Staff bar in one line: trusts only statistically-sound numbers, knows when a micro number is meaningless, and never ships a perf claim without a p-value and a machine context behind it.

15. References

  • Go testing package docs: B, b.N, ResetTimer, ReportAllocs, RunParallel, -bench, -benchmem, -benchtime, -count, -cpu.
  • golang.org/x/perf/cmd/benchstat — installation, output format, the significance test it uses; pin the version you used.
  • Dave Cheney, "How to write benchmarks in Go" and "High Performance Go Workshop" — DCE, sinks, b.N mechanics, the canonical pitfalls.
  • Gil Tene on measurement honesty (the load-side companion: project 01, coordinated omission) — the same "your instrument is lying to you" discipline, applied to latency.
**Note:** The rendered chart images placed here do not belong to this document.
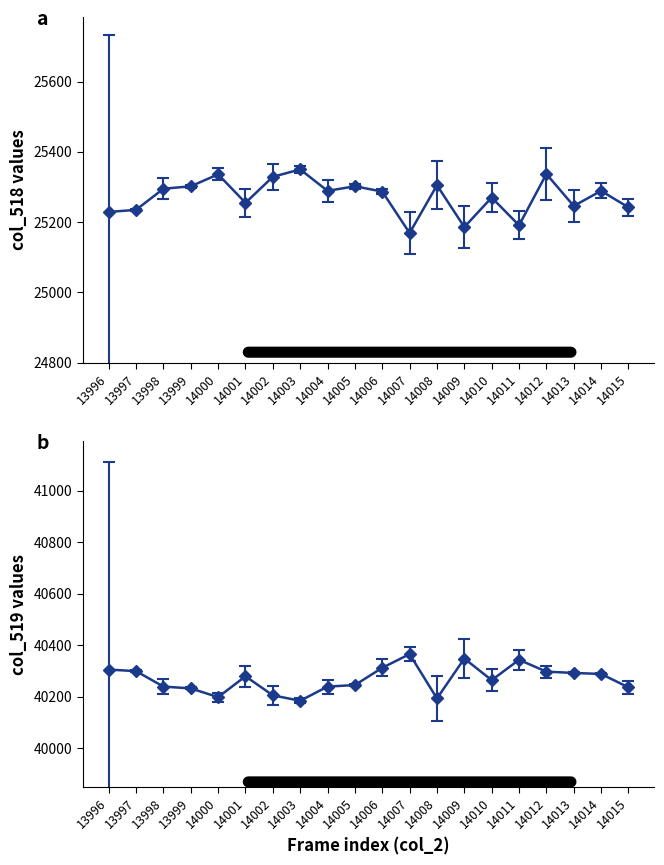

What is the spread (max minus min) of values at 14005?

14944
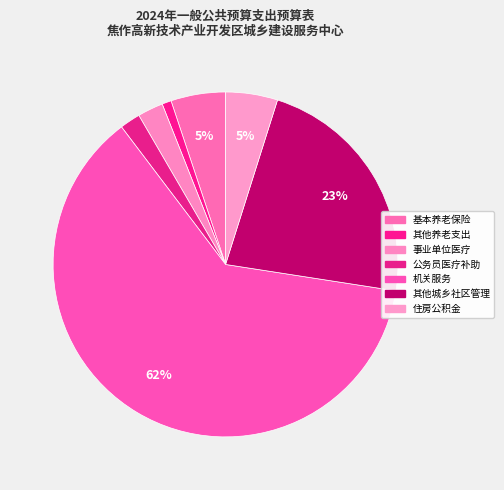

Count the number of slices in the pie.

7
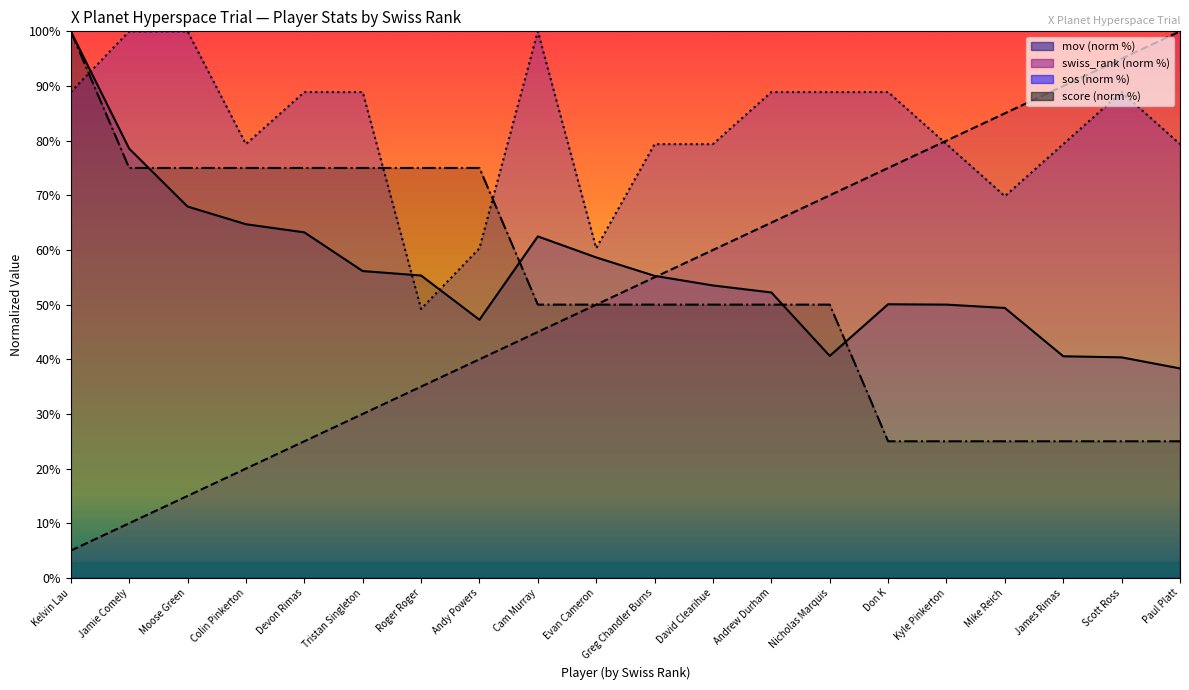

At which category is the sum across all series the highest?

Kelvin Lau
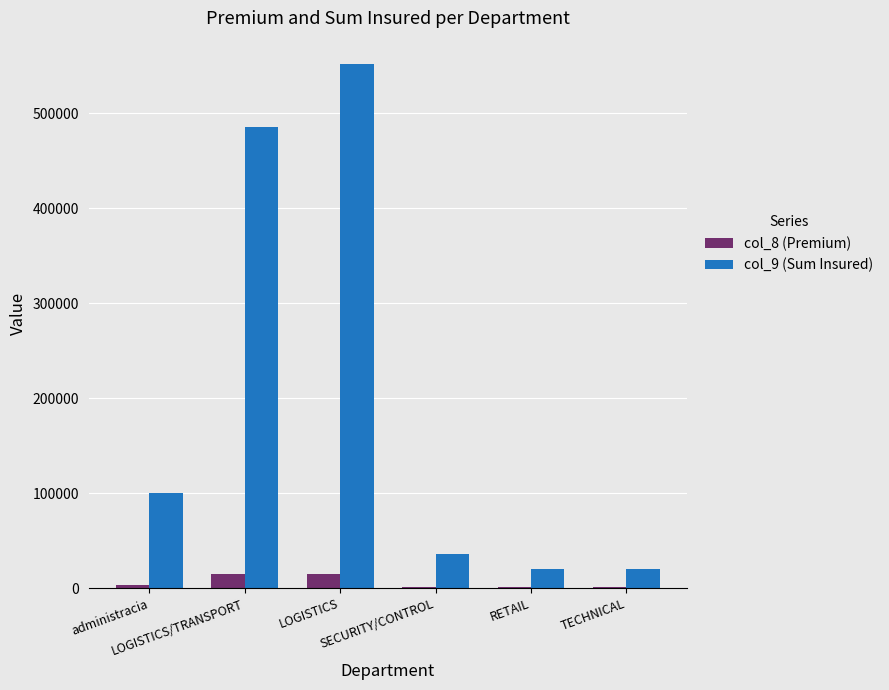

Rank the series by their average value, from lowest to highest.

col_8 (Premium), col_9 (Sum Insured)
  • Builds on load-testing/01-distributed-load-generator (the macro side of the micro↔macro bridge); feeds load-testing/07-profiling-guided-optimization (benchmarks tell you whether; profiling tells you where).
  • See also: Interview Question/17-performance-engineering/ (benchmarking, measurement, regression) and Interview Question/01-golang-language-and-runtime/ (compiler optimizations, inlining, escape analysis, the GC the allocations feed).